A faithful retyping of every entry below is wanted, with images left out.

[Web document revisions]
+---+

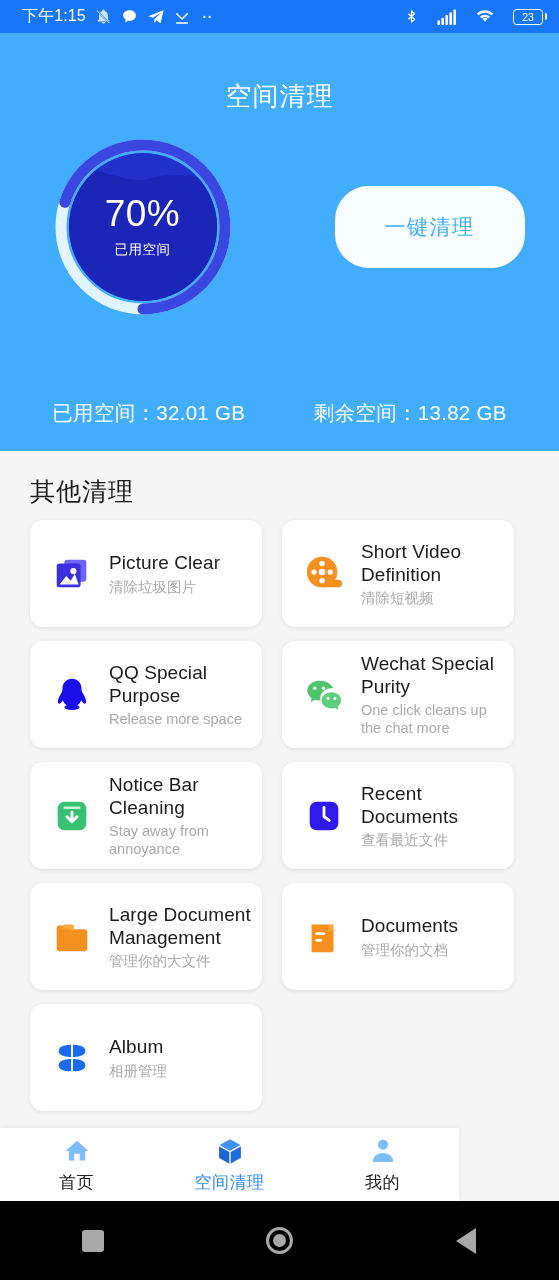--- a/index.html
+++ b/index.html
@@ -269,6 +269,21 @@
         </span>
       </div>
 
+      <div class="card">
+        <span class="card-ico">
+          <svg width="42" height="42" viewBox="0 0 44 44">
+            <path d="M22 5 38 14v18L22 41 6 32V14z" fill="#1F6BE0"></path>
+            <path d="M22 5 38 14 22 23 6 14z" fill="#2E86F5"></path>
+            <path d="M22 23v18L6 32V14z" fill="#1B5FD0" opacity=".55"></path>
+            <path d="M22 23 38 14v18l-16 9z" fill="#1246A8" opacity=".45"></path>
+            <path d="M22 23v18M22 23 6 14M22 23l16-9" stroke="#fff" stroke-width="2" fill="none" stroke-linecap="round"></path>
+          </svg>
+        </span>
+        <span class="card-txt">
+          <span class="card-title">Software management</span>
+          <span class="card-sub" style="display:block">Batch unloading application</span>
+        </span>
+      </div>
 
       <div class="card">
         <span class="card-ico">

+---+

_Answer for the task_
--- a/index.html
+++ b/index.html
@@ -269,6 +269,21 @@
         </span>
       </div>
 
+      <div class="card">
+        <span class="card-ico">
+          <svg width="42" height="42" viewBox="0 0 44 44">
+            <path d="M22 5 38 14v18L22 41 6 32V14z" fill="#1F6BE0"></path>
+            <path d="M22 5 38 14 22 23 6 14z" fill="#2E86F5"></path>
+            <path d="M22 23v18L6 32V14z" fill="#1B5FD0" opacity=".55"></path>
+            <path d="M22 23 38 14v18l-16 9z" fill="#1246A8" opacity=".45"></path>
+            <path d="M22 23v18M22 23 6 14M22 23l16-9" stroke="#fff" stroke-width="2" fill="none" stroke-linecap="round"></path>
+          </svg>
+        </span>
+        <span class="card-txt">
+          <span class="card-title">Software management</span>
+          <span class="card-sub" style="display:block">Batch unloading application</span>
+        </span>
+      </div>
 
       <div class="card">
         <span class="card-ico">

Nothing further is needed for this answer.